Why Car Dealership May Soon Become a Thing of the Past


Digitalization of transaction is beginning to hit every industry, even the most traditional and complicated ones like automotive. As the demographic of consumers continue to change and technological advances continue to develop, there are bound to be more convenient ways of buying a car in the near future, ones that eliminates all the previous complications. Current consumers are discontent with the car-buying process and demand a significant change.

A survey from Autotrader shows the discontent surrounding the current car-buying process by revealing that only 17 percent out of 4,002 respondents prefer the current car-buying process. The rest demands significant changes in the way they purchase cars, especially in four major parts, which is test drive, deal structuring, financing paperwork and service phases.

When it comes to deal structuring and financing paperwork, in particular, the preferred solution is to shift the process online. There could be a change to the notoriously lengthy negotiations of the past, as over half of the people surveyed want the opportunity to negotiate online, and 45% would like to remain anonymous until they lock in the deal structure. As for financing paperwork, more than 70% of the people surveyed want to complete the credit application and paperwork online. Besides the benefit of saved time and energy at the dealers, doing paperwork online would also impose less pressure to consumers, the survey revealed.

Moreover, an automotive survey conducted by Accenture shows that most consumers are no longer interested in the classic car dealership transaction. Up to 10,000 people across eight countries were asked about their car-buying experience, and most of them say that they now conduct their own little online research before purchase. Furthermore, 75% of them would consider doing the entire car-buying transaction online. This includes financing, price negotiation, back-office paperwork and home delivery.

This should be no surprise for anyone who has observed how buying experience has changed in the last decade. Everything has become more digitalized, with companies selling fast moving consumer goods and luxury goods, as well as services such as banking and online title loan companies going online to reach and transact with their customers. It is even considered a branding advantage for a store or retail company to provide omni-channel customer experience, a study has shown.

This observation has often been attributed to the rise of the millennial generation. From an auto industry point of view, milllennials have been described as the “game changers”. “They are the next big segment of car buyers, and they’re defining the buying process,” says industry expert Dale Pollak.

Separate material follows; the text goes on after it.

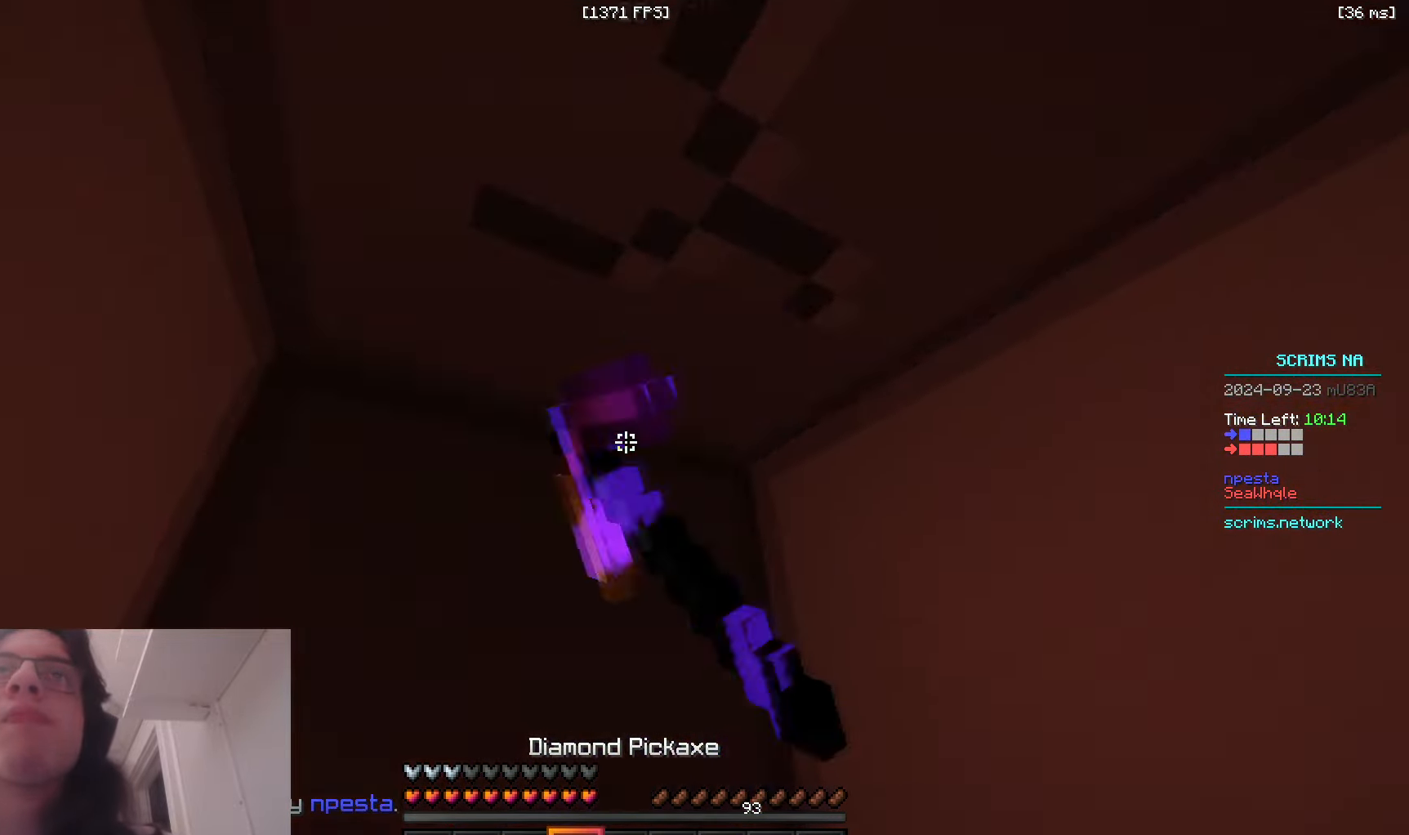
{"keys": ["a", "d", "s"], "mouse": [], "events": [[100, "s", "down"], [116, "d", "down"], [150, "a", "up"], [233, "mouse_left", "up"], [250, "a", "down"], [300, "d", "up"], [333, "s", "up"], [466, "s", "down"], [483, "d", "down"]]}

Blessed with being exposed to advanced technology and almost free online access throughout their childhood years, millennials want things to happen fast and instantaneously. They want everything in the purchasing process, including ways of transactions, provided to them in a single click. This is in complete contrast to the classic way of buying a car. Now, consumers do not have to suffer from an unreasonably lengthy process of negotiation with the dealer, which is at times both confusing and uncomfortable. They don’t want to be followed around while looking for the right car and deal with lots of pushy salesman telling them about the details. Millenials tend to already have a vehicle in mind when they start looking around for a car. They have in mind a specific vehicle at a specific price, not wanting to negotiate a deal, said Alison Spitzer, vice president of Spitzer Automotive Group. “These buyers aren’t looking for a salesman; they’re looking for a customer advocate,” she said. Millennials want car shopping to come with no surprises, low pressure, and no haggling.

As the case with any other online shopping, the risks of being cheated and ripped off will always be looming simply because the product is not physically there to be seen. There is also always the possibility of products not meeting the consumer’s expectation. Buying cars online is no exception. However, the difference is perhaps the risk is possibly bigger because the money invested in it is much more than a normal online consumer goods. However, DMV.org, the largest driver-related site, stated some specific things that need special attention when it comes to buying cars online.

Firstly, because of the limitless experience online shopping gives, there is a possibility that the specific car wanted is out of the consumer’s state or region. Consumers must bear in mind that buying a car outside of the buyer’s region would mean the car registration and titling process could be more complicated compared to buying a car within the region.

Secondly, online shopping means that the product cannot be tested prior to purchase. As we all know, the test-drive is one of the most essential part when buying a car, as for most people, it is a big decision which could have massive implications to their daily lives for years to come. But if the dealer with the specific car wanted is too far for a trip, the risk of not testing the car is something that should be considered.

There are some tips to avoid getting cheated while car-buying online. Always be wary of suspicious advertisement and also always try to meet the seller and test the car before paying for it. To avoid buying a car that is fake, clones, stolen, or written off, make sure that all of the documents and history of the car is accessible. This is important because if it turns out that the car is either stolen or cloned, then there is a possibility that any outstanding payments associated with the car, including fines, will be passed on the new owner. Should the car be a stolen vehicle, it is likely the police will be after it and may come after its new owners. Lastly, check carefully if there are any modifications done on the car which could merely be an attempt at a quick fix or to paper over some cracks.